Il 2025 fa però segnare un lieve aumento, del 2%, rispetto alla precipitazione media annua del periodo 1991-2020, ultimo trentennio climatologico, che ammonta a circa 285 miliardi di metri cubi.
Lo fa sapere l'Ispra alla vigilia della Giornata mondiale dell'acqua, spiegando che il dettaglio delle valutazioni sarà presentato il prossimo 24 marzo nel Workshop "Bilancio idrologico e disponibilità di risorsa idrica: aggiornamento 2025, previsioni stagionali e proiezioni climatiche" organizzato dall'istituto per la protezione e la ricerca ambientale.
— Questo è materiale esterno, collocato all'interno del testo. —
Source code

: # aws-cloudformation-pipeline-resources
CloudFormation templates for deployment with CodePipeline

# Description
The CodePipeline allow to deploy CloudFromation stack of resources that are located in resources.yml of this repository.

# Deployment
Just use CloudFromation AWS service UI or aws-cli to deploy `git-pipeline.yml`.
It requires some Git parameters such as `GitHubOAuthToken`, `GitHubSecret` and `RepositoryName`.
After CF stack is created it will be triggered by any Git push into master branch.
Nel 2025 la risorsa idrica rinnovabile, vale a dire la quantità di precipitazioni al netto della perdita per evapotraspirazione, stimata in circa 128 miliardi di metri cubi, aggiunge l'Ispra, risulta in calo rispetto alle medie storiche, è stata inferiore di oltre il 7% rispetto alla media annua di lungo periodo (circa 138 miliardi di metri cubi), del 4% rispetto alla media dell'ultimo trentennio climatologico e di circa il 19% rispetto al 2024. "L'attuale aggiornamento del bilancio idrologico conferma la tendenza negativa osservata dal 1951 ad oggi" osserva l'Ispra.